Source data:
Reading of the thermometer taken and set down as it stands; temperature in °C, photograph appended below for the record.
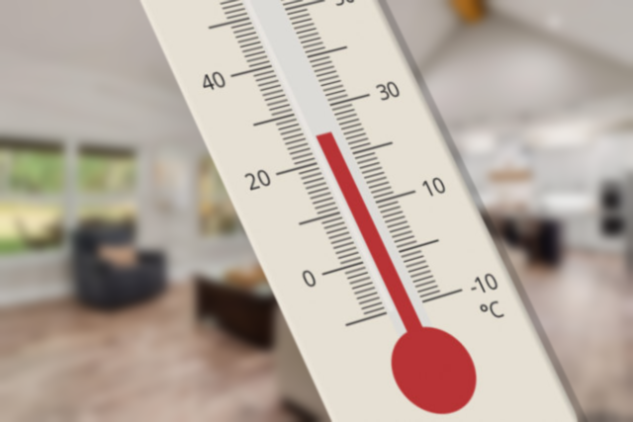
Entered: 25 °C
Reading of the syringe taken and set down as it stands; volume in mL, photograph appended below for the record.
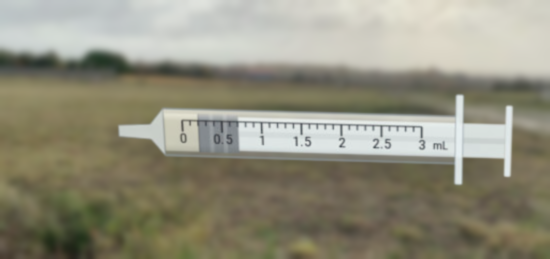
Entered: 0.2 mL
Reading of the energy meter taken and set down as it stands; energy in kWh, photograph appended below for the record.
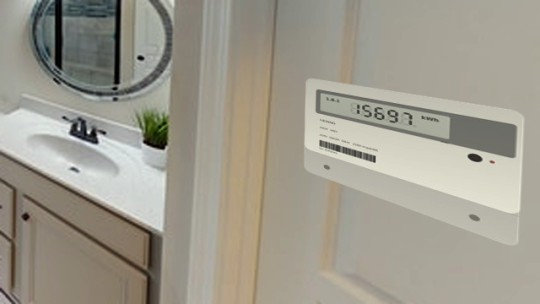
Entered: 15697 kWh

Problem:
Return each line of the listing above word for word, leaving out the pictures.

Result of the exercise:
Reading of the thermometer taken and set down as it stands; temperature in °C, photograph appended below for the record.
Entered: 25 °C
Reading of the syringe taken and set down as it stands; volume in mL, photograph appended below for the record.
Entered: 0.2 mL
Reading of the energy meter taken and set down as it stands; energy in kWh, photograph appended below for the record.
Entered: 15697 kWh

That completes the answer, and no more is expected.